:: Records provided ::
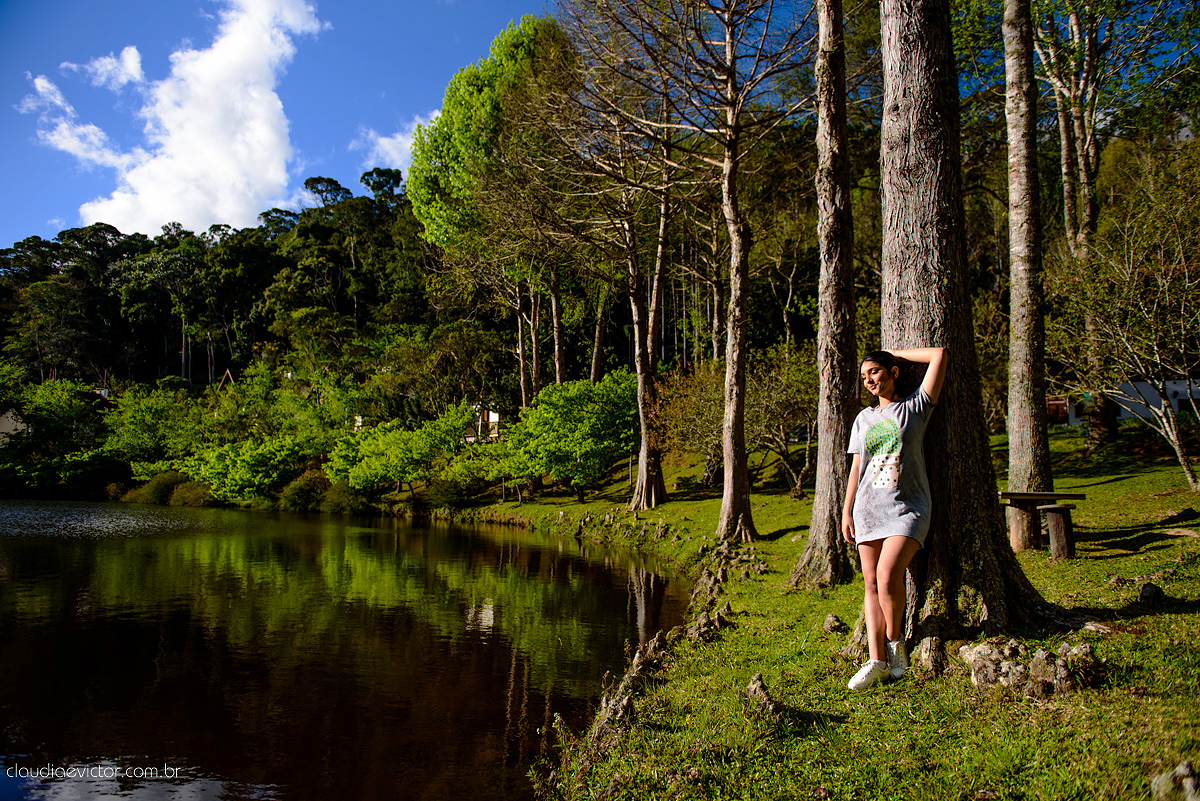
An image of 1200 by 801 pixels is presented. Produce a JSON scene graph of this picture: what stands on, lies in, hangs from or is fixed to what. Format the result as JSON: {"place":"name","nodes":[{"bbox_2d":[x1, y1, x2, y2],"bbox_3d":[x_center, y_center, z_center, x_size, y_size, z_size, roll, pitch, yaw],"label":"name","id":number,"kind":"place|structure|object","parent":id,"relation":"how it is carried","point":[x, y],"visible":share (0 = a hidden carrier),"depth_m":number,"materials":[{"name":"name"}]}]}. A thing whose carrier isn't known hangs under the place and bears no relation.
{"place":"outdoors","nodes":[
{"label":"outdoors","id":0,"kind":"place"},
{"bbox_2d":[0,407,30,445],"label":"house","id":1,"kind":"structure","parent":0,"point":[8,426],"materials":[{"name":"white"}]},
{"bbox_2d":[24,71,129,169],"label":"cloud","id":2,"kind":"structure","parent":0,"point":[41,80],"materials":[{"name":"white"}]},
{"bbox_2d":[62,43,144,88],"label":"cloud","id":3,"kind":"structure","parent":0,"point":[127,64],"materials":[{"name":"white"}]},
{"bbox_2d":[70,0,324,235],"label":"cloud","id":4,"kind":"structure","parent":0,"point":[266,136],"materials":[{"name":"white"}]},
{"bbox_2d":[0,175,460,414],"label":"wooded hill","id":5,"kind":"structure","parent":0,"point":[146,244],"materials":[{"name":"green plant"}]},
{"bbox_2d":[1,378,113,490],"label":"shrub","id":6,"kind":"object","parent":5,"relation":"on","point":[66,405],"visible":0.89,"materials":[{"name":"green plant"}]},
{"bbox_2d":[100,383,204,468],"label":"shrub","id":7,"kind":"object","parent":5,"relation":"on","point":[137,419],"visible":0.81,"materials":[{"name":"green plant"}]},
{"bbox_2d":[126,471,194,505],"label":"shrub","id":8,"kind":"object","parent":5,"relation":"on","point":[163,489],"visible":0.67,"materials":[{"name":"green plant"}]},
{"bbox_2d":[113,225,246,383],"label":"tree","id":9,"kind":"object","parent":5,"relation":"on","point":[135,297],"visible":0.85,"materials":[{"name":"green plant"}]},
{"bbox_2d":[168,479,212,507],"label":"shrub","id":10,"kind":"object","parent":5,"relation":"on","point":[191,496],"visible":0.74,"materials":[{"name":"green plant"}]},
{"bbox_2d":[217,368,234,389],"label":"house","id":11,"kind":"structure","parent":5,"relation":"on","point":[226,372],"materials":[{"name":"brown wood"}]},
{"bbox_2d":[179,435,314,502],"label":"shrub","id":12,"kind":"object","parent":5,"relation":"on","point":[238,475],"visible":0.89,"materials":[{"name":"green plant"}]},
{"bbox_2d":[278,469,334,512],"bbox_3d":[-13.991,4.517,38.693,3.421,2.473,3.426,0,-3,0],"label":"shrub","id":13,"kind":"object","parent":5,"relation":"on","point":[311,489],"visible":0.77,"depth_m":37.94,"materials":[{"name":"green plant"}]},
{"bbox_2d":[317,481,369,515],"bbox_3d":[-11.813,4.628,37.120,2.950,2.016,2.934,0,-3,0],"label":"shrub","id":14,"kind":"object","parent":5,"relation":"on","point":[341,503],"visible":0.78,"depth_m":36.51,"materials":[{"name":"green plant"}]},
{"bbox_2d":[324,407,476,492],"bbox_3d":[-8.597,2.431,34.913,6.467,4.319,6.083,2,-4,-29],"label":"shrub","id":15,"kind":"object","parent":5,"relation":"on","point":[381,461],"visible":0.96,"depth_m":33.61,"materials":[{"name":"green plant"}]},
{"bbox_2d":[0,499,694,800],"label":"pond","id":16,"kind":"structure","parent":0,"point":[304,521],"materials":[{"name":"liquid"}]},
{"bbox_2d":[353,118,428,172],"label":"cloud","id":17,"kind":"structure","parent":0,"point":[388,145],"materials":[{"name":"white"}]},
{"bbox_2d":[463,405,500,442],"label":"house","id":18,"kind":"structure","parent":0,"point":[491,414],"materials":[{"name":"white paint"}]},
{"bbox_2d":[412,13,585,413],"bbox_3d":[-4.052,-6.202,34.286,8.795,19.209,8.441,-3,-4,40],"label":"tree","id":19,"kind":"object","parent":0,"point":[456,143],"visible":0.88,"depth_m":32.07,"materials":[{"name":"green plant"}]},
{"bbox_2d":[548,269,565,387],"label":"tree","id":20,"kind":"object","parent":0,"point":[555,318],"visible":0.51,"depth_m":35.47,"materials":[{"name":"brown plant"}]},
{"bbox_2d":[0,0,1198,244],"label":"sky","id":21,"kind":"structure","parent":0,"point":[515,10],"materials":[{"name":"blue"}]},
{"bbox_2d":[466,421,1199,800],"label":"lawn","id":22,"kind":"structure","parent":0,"point":[1194,617],"materials":[{"name":"green plant"}]},
{"bbox_2d":[418,474,479,511],"bbox_3d":[-6.151,3.882,32.711,2.739,1.763,2.676,0,-3,0],"label":"shrub","id":23,"kind":"object","parent":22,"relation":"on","point":[447,489],"visible":0.89,"depth_m":32.10,"materials":[{"name":"green plant"}]},
{"bbox_2d":[484,373,638,502],"bbox_3d":[-0.836,1.337,27.101,5.888,4.593,5.713,2,-3,-26],"label":"shrub","id":24,"kind":"object","parent":22,"relation":"on","point":[562,444],"visible":0.97,"depth_m":25.80,"materials":[{"name":"green plant"}]},
{"bbox_2d":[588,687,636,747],"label":"rock","id":25,"kind":"object","parent":22,"relation":"on","point":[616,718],"visible":0.71,"depth_m":4.71,"materials":[{"name":"stone"}]},
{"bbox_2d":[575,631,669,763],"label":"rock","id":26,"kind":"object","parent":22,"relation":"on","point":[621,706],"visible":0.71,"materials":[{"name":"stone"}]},
{"bbox_2d":[558,27,692,509],"bbox_3d":[0.825,-3.485,19.288,5.597,12.407,5.695,0,-3,0],"label":"tree","id":27,"kind":"object","parent":22,"relation":"on","point":[639,384],"visible":0.98,"depth_m":19.24,"materials":[{"name":"brown plant"}]},
{"bbox_2d":[620,633,667,691],"bbox_3d":[0.343,2.037,6.093,0.384,0.412,0.488,-2,-4,38],"label":"rock","id":28,"kind":"object","parent":22,"relation":"on","point":[637,662],"visible":0.73,"depth_m":6.02,"materials":[{"name":"stone"}]},
{"bbox_2d":[654,362,726,487],"bbox_3d":[3.086,0.738,23.772,3.473,4.084,3.649,0,-3,0],"label":"shrub","id":29,"kind":"object","parent":22,"relation":"on","point":[686,405],"visible":0.68,"depth_m":23.43,"materials":[{"name":"green plant"}]},
{"bbox_2d":[590,0,816,539],"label":"tree","id":30,"kind":"object","parent":22,"relation":"on","point":[729,24],"visible":0.99,"depth_m":13.40,"materials":[{"name":"brown plant"}]},
{"bbox_2d":[685,610,725,642],"bbox_3d":[0.937,2.073,7.116,0.378,0.331,0.404,-3,-4,39],"label":"rock","id":31,"kind":"object","parent":22,"relation":"on","point":[698,627],"visible":0.86,"depth_m":7.04,"materials":[{"name":"grey stone"}]},
{"bbox_2d":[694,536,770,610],"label":"rock","id":32,"kind":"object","parent":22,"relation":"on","point":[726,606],"visible":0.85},
{"bbox_2d":[745,673,783,718],"bbox_3d":[0.941,1.751,4.664,0.250,0.269,0.305,0,-3,0],"label":"rock","id":33,"kind":"object","parent":22,"relation":"on","point":[754,680],"visible":0.93,"depth_m":4.62,"materials":[{"name":"grey stone"}]},
{"bbox_2d":[747,344,819,495],"bbox_3d":[5.121,0.486,21.433,3.463,4.301,3.645,2,-4,-28],"label":"shrub","id":34,"kind":"object","parent":22,"relation":"on","point":[785,412],"visible":0.75,"depth_m":21.13,"materials":[{"name":"green plant"}]},
{"bbox_2d":[788,0,859,589],"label":"tree","id":35,"kind":"object","parent":22,"relation":"on","point":[820,451],"visible":0.97,"depth_m":7.83,"materials":[{"name":"brown wood"}]},
{"bbox_2d":[821,613,845,633],"bbox_3d":[1.961,1.883,6.719,0.187,0.175,0.204,-1,-3,23],"label":"rock","id":36,"kind":"object","parent":22,"relation":"on","point":[830,620],"visible":0.98,"depth_m":6.68,"materials":[{"name":"grey stone"}]},
{"bbox_2d":[838,346,946,688],"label":"woman","id":37,"kind":"object","parent":22,"relation":"on","point":[870,442],"visible":0.98,"depth_m":4.73},
{"bbox_2d":[913,634,946,676],"bbox_3d":[2.140,1.654,5.142,0.275,0.315,0.280,-3,-4,44],"label":"rock","id":38,"kind":"object","parent":22,"relation":"on","point":[933,648],"visible":0.88,"depth_m":5.07,"materials":[{"name":"grey stone"}]},
{"bbox_2d":[873,1,1076,649],"bbox_3d":[2.314,-3.894,5.873,5.110,10.741,5.220,0,-3,0],"label":"tree","id":39,"kind":"object","parent":22,"relation":"on","point":[907,45],"visible":0.89,"depth_m":5.40,"materials":[{"name":"brown wood"}]},
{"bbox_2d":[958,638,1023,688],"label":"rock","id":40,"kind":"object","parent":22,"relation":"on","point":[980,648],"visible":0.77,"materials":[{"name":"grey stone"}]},
{"bbox_2d":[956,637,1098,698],"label":"rock","id":41,"kind":"object","parent":22,"relation":"on","point":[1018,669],"visible":0.88,"depth_m":4.52,"materials":[{"name":"grey stone"}]},
{"bbox_2d":[1002,0,1054,547],"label":"tree","id":42,"kind":"object","parent":22,"relation":"on","point":[1025,414],"visible":0.94,"depth_m":8.74,"materials":[{"name":"grey wood"}]},
{"bbox_2d":[998,490,1085,558],"bbox_3d":[5.101,1.460,9.306,0.861,0.726,0.822,0,-3,0],"label":"wooden bench","id":43,"kind":"object","parent":22,"relation":"on","point":[1015,493],"visible":0.88,"depth_m":9.19,"materials":[{"name":"brown wood"}]},
{"bbox_2d":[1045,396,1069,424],"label":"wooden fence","id":44,"kind":"object","parent":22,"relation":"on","point":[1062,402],"visible":0.5,"depth_m":28.82,"materials":[{"name":"wood"}]},
{"bbox_2d":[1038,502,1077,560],"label":"wooden stool","id":45,"kind":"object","parent":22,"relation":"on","point":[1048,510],"visible":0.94,"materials":[{"name":"brown wood"}]},
{"bbox_2d":[1030,0,1114,450],"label":"tree","id":46,"kind":"object","parent":22,"relation":"on","point":[1074,31],"visible":0.79,"depth_m":17.95,"materials":[{"name":"brown plant"}]},
{"bbox_2d":[1056,641,1096,671],"bbox_3d":[2.770,1.519,4.648,0.250,0.214,0.255,2,-4,-36],"label":"rock","id":47,"kind":"object","parent":22,"relation":"on","point":[1081,648],"visible":0.73,"depth_m":4.59,"materials":[{"name":"grey stone"}]},
{"bbox_2d":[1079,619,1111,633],"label":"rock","id":48,"kind":"object","parent":22,"relation":"on","point":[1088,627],"visible":0.69,"depth_m":5.39,"materials":[{"name":"grey stone"}]},
{"bbox_2d":[1053,147,1199,490],"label":"tree","id":49,"kind":"object","parent":22,"relation":"on","point":[1180,454],"visible":0.99,"depth_m":13.56,"materials":[{"name":"plant"}]},
{"bbox_2d":[1137,581,1164,606],"bbox_3d":[4.406,1.558,6.386,0.202,0.208,0.215,-2,-4,37],"label":"rock","id":50,"kind":"object","parent":22,"relation":"on","point":[1156,591],"visible":0.97,"depth_m":6.33,"materials":[{"name":"grey stone"}]},
{"bbox_2d":[1151,761,1199,800],"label":"rock","id":51,"kind":"object","parent":22,"relation":"on","point":[1191,783],"visible":1,"depth_m":3.09,"materials":[{"name":"grey stone"}]},
{"bbox_2d":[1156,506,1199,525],"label":"rock","id":52,"kind":"object","parent":22,"relation":"on","point":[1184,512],"visible":0.97,"depth_m":10.52,"materials":[{"name":"brown"}]},
{"bbox_2d":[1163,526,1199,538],"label":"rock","id":53,"kind":"object","parent":22,"relation":"on","point":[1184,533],"visible":0.97,"depth_m":9.33,"materials":[{"name":"stone"}]},
{"bbox_2d":[1049,379,1199,427],"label":"white building","id":54,"kind":"structure","parent":0,"point":[1123,414],"depth_m":27.61,"materials":[{"name":"white paint"}]}
]}

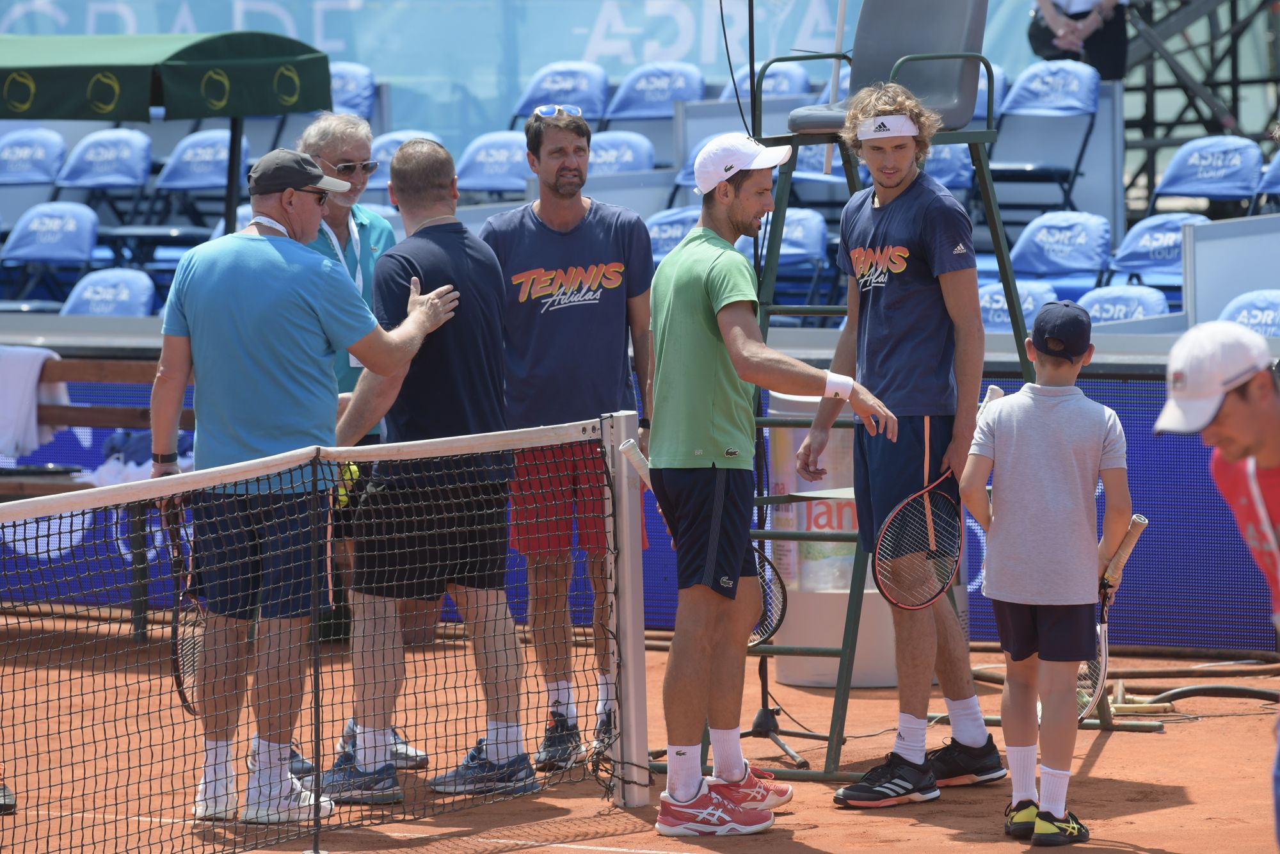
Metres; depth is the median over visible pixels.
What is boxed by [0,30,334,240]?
canopy tent
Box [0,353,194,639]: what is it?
bench
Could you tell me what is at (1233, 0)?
metal truss
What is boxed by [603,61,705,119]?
stadium seat
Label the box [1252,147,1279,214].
folding chair
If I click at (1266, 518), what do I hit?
man
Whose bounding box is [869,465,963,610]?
tennis racket
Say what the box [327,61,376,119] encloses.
stadium seat
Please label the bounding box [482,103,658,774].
man
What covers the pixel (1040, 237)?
folding chair
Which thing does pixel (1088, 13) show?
person
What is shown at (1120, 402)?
barrier
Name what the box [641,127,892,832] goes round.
man
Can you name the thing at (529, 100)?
stadium seat
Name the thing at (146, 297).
folding chair
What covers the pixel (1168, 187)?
folding chair
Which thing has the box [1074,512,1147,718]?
tennis racket
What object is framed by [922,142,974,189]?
folding chair
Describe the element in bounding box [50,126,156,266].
folding chair
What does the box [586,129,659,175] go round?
stadium seat
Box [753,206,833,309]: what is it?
folding chair
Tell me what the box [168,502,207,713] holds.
tennis racket
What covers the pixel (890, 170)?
man
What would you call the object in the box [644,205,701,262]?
stadium seat
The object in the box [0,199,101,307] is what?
folding chair
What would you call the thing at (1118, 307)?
folding chair
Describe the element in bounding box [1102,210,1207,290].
folding chair
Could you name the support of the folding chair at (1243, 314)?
on the grandstand
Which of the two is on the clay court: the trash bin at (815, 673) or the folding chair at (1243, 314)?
the trash bin at (815, 673)
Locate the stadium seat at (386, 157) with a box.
[363,129,439,192]
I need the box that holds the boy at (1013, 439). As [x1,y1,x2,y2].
[958,299,1135,846]
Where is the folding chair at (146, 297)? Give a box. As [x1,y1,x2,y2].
[56,266,159,316]
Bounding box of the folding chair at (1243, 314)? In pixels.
[1217,288,1279,336]
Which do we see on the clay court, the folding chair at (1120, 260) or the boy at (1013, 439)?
the boy at (1013, 439)
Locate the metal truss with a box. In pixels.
[1118,0,1279,213]
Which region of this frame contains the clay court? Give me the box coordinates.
[0,615,1279,853]
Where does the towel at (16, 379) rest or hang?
on the bench
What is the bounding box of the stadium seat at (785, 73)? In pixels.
[720,60,813,103]
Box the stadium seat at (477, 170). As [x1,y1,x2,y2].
[454,130,530,197]
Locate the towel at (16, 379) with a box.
[0,345,67,458]
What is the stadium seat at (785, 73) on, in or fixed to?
on the grandstand
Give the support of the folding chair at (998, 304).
on the grandstand
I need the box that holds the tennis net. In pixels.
[0,412,623,853]
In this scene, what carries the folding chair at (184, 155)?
on the grandstand
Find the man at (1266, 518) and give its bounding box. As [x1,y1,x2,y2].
[1158,318,1279,853]
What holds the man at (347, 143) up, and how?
on the clay court
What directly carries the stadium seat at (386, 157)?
on the grandstand
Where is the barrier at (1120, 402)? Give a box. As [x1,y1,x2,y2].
[0,348,1279,658]
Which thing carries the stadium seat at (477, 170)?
on the grandstand
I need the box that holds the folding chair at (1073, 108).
[985,60,1104,217]
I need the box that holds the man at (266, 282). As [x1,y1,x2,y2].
[145,139,471,818]
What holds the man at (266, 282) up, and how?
on the clay court
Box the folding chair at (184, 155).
[147,126,252,243]
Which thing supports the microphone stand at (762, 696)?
on the clay court
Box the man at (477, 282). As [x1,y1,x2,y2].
[318,135,537,804]
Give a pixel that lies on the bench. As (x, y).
(93, 419)
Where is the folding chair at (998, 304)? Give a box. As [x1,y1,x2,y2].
[977,279,1055,332]
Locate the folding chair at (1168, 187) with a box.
[1142,135,1264,222]
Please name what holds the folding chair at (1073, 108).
on the grandstand
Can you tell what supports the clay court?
on the ground
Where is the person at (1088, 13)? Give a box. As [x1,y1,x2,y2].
[1027,0,1130,77]
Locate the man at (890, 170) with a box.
[798,78,1005,802]
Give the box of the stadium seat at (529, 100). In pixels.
[508,60,611,123]
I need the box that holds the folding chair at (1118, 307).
[1082,284,1171,323]
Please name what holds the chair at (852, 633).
on the clay court
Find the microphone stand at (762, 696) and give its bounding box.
[714,2,803,778]
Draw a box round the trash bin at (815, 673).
[764,388,901,688]
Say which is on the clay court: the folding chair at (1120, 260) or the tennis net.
the tennis net
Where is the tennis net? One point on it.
(139, 486)
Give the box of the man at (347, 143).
[292,110,428,774]
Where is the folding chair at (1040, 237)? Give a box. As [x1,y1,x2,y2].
[1011,208,1114,282]
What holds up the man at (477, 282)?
on the clay court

:: Activity ::
Each line from the one holding "What directly carries" to the end of the entries is to be written out exactly. Skip every line before it.

:: Response ::
What directly carries the stadium seat at (386, 157)?
on the grandstand
Where is the barrier at (1120, 402)? Give a box. As [x1,y1,x2,y2].
[0,348,1279,658]
Which thing carries the stadium seat at (477, 170)?
on the grandstand
I need the box that holds the folding chair at (1073, 108).
[985,60,1104,217]
I need the box that holds the man at (266, 282). As [x1,y1,x2,y2].
[145,139,471,818]
What holds the man at (266, 282) up, and how?
on the clay court
Box the folding chair at (184, 155).
[147,126,252,243]
Which thing supports the microphone stand at (762, 696)?
on the clay court
Box the man at (477, 282). As [x1,y1,x2,y2].
[318,135,537,804]
Give a pixel that lies on the bench. As (x, y).
(93, 419)
Where is the folding chair at (998, 304)? Give a box. As [x1,y1,x2,y2].
[977,279,1055,332]
Locate the folding chair at (1168, 187) with a box.
[1142,135,1264,222]
Please name what holds the folding chair at (1073, 108).
on the grandstand
Can you tell what supports the clay court?
on the ground
Where is the person at (1088, 13)? Give a box. As [x1,y1,x2,y2].
[1027,0,1130,77]
Locate the man at (890, 170) with a box.
[798,78,1005,802]
Give the box of the stadium seat at (529, 100). In pixels.
[508,60,611,123]
I need the box that holds the folding chair at (1118, 307).
[1082,284,1171,323]
Please name what holds the chair at (852, 633).
on the clay court
Find the microphone stand at (762, 696) and give its bounding box.
[714,2,803,778]
Draw a box round the trash bin at (815, 673).
[764,388,901,688]
Say which is on the clay court: the folding chair at (1120, 260) or the tennis net.
the tennis net
Where is the tennis net? One point on it.
(139, 486)
Give the box of the man at (347, 143).
[292,110,428,774]
Where is the folding chair at (1040, 237)? Give a box. As [x1,y1,x2,y2].
[1011,208,1114,282]
What holds up the man at (477, 282)?
on the clay court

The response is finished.